The purpose of this study was to evaluate the utility of ED measurements as screening tools for true abnormalities of VA and IOP, not as screening tools for specific diagnoses. In a real-world situation, care of the patient and determination for the need of an ophthalmic consultant would not only rely on VA and IOP measurements without consideration of the clinical context. In addition, although we analyzed the predictive value of ED eye vital sign measurements in isolation, we acknowledge that in clinical practice, ED measurements are interpreted in the context of the clinical history and other ED examination findings. The targets for O-IOP and O-VA were set at 25 mmHg and logMAR of 0.3, respectively, for the primary analyses, but differing circumstances and chief complaints may warrant different thresholds for clinical decision-making. The calculator that we have made available allows readers to set their own thresholds.

Conclusion

Our data suggest that ED acquired measurements of IOP and VA are useful to screen for abnormalities in IOP and VA on the ophthalmology exam. However, ED measurements are under-obtained and can be inaccurate. Automated techniques that do not require specialized training also hold promise for increasing acquisition and standardization of eye vitals, such as is done for systemic vital signs.

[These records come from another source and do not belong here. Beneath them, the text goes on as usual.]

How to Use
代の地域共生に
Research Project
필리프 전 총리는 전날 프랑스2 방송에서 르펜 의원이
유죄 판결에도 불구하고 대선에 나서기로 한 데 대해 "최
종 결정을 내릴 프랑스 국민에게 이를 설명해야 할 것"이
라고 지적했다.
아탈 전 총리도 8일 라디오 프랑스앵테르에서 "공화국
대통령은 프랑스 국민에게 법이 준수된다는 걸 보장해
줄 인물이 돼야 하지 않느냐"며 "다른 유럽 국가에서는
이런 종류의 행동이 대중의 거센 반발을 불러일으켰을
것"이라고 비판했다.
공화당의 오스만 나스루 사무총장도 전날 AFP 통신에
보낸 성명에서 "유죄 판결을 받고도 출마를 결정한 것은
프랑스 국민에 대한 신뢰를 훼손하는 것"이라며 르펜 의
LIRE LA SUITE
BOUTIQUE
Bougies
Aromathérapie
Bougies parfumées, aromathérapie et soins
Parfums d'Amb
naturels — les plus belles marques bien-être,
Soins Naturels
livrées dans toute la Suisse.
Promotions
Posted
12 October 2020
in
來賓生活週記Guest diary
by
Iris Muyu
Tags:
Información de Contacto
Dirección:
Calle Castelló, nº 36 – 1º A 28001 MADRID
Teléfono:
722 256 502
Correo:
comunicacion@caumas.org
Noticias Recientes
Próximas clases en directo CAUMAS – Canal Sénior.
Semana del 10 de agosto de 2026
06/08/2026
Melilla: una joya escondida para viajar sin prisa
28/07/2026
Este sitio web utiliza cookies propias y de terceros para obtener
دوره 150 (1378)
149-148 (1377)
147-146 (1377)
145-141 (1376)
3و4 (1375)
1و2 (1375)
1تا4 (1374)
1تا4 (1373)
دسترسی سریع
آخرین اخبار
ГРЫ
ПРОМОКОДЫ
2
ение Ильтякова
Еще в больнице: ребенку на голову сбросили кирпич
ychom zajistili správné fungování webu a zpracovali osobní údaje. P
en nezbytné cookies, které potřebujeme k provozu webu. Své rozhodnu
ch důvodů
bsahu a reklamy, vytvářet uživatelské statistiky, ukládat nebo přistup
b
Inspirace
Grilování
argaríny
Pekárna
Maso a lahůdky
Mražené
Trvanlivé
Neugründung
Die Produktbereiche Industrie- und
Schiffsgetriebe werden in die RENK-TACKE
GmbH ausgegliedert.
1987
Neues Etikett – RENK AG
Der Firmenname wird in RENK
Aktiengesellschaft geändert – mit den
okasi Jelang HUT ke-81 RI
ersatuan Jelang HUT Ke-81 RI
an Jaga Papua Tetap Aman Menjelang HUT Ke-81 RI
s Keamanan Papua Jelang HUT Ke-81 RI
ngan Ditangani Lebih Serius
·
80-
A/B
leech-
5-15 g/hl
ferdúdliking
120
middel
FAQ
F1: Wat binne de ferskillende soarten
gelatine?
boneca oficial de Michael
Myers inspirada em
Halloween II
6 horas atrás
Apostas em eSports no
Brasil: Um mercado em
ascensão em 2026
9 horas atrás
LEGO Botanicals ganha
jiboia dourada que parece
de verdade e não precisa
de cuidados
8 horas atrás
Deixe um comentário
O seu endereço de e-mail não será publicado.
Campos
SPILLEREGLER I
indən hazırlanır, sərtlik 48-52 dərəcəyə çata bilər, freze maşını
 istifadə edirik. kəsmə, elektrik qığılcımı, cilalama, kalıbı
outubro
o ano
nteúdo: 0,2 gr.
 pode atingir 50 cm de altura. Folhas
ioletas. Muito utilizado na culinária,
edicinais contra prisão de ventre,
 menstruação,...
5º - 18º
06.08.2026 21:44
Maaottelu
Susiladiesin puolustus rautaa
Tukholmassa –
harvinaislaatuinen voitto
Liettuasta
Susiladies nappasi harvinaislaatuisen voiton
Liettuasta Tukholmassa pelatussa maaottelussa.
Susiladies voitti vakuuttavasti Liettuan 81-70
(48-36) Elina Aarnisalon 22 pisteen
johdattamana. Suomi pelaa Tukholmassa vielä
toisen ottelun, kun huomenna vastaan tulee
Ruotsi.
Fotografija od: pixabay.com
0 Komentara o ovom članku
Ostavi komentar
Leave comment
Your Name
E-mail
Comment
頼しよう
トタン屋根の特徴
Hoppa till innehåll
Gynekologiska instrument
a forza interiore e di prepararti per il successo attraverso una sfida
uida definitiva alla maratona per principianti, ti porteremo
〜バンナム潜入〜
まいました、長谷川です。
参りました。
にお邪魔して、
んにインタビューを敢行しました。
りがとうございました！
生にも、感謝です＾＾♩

While efforts have been made to improve subjective VA testing through standardization of eye charts25–27 and digital mobile and virtual applications,28,29 emerging computerized and machine learning applications of grating and Vernier discrimination,30 optokinetic nystagmus,31 and/or visual evoked potential32–34 may hold the key to objective VA measurements that are valid and reproducible. Likewise, as technology advances and costs decrease, non-contact tonometry35 and handheld rebound tonometry36,37 may provide accurate results that eliminate the need for barriers such as topical anesthesia, eyelid holding, and specialized training. Initial ED evaluations are helpful screening tools to identify abnormal IOP and VA, and further developments could provide improvement in screening and opportunities for teleophthalmology in resource-limited settings.

Funding

This work was supported in part by an unrestricted grant from Research to Prevent Blindness and by the Latham Vision Research Innovation Award. The funders had no role in the design of the study, collection, analysis, or interpretation of the data, preparation of the manuscript, or decision to submit the manuscript for publication.

Disclosure

Dr Andrew Chen reports consulting fees from Visual Field Inc and research funding from Janssen LLC, outside the submitted work. The authors report no other conflicts of interest in this work.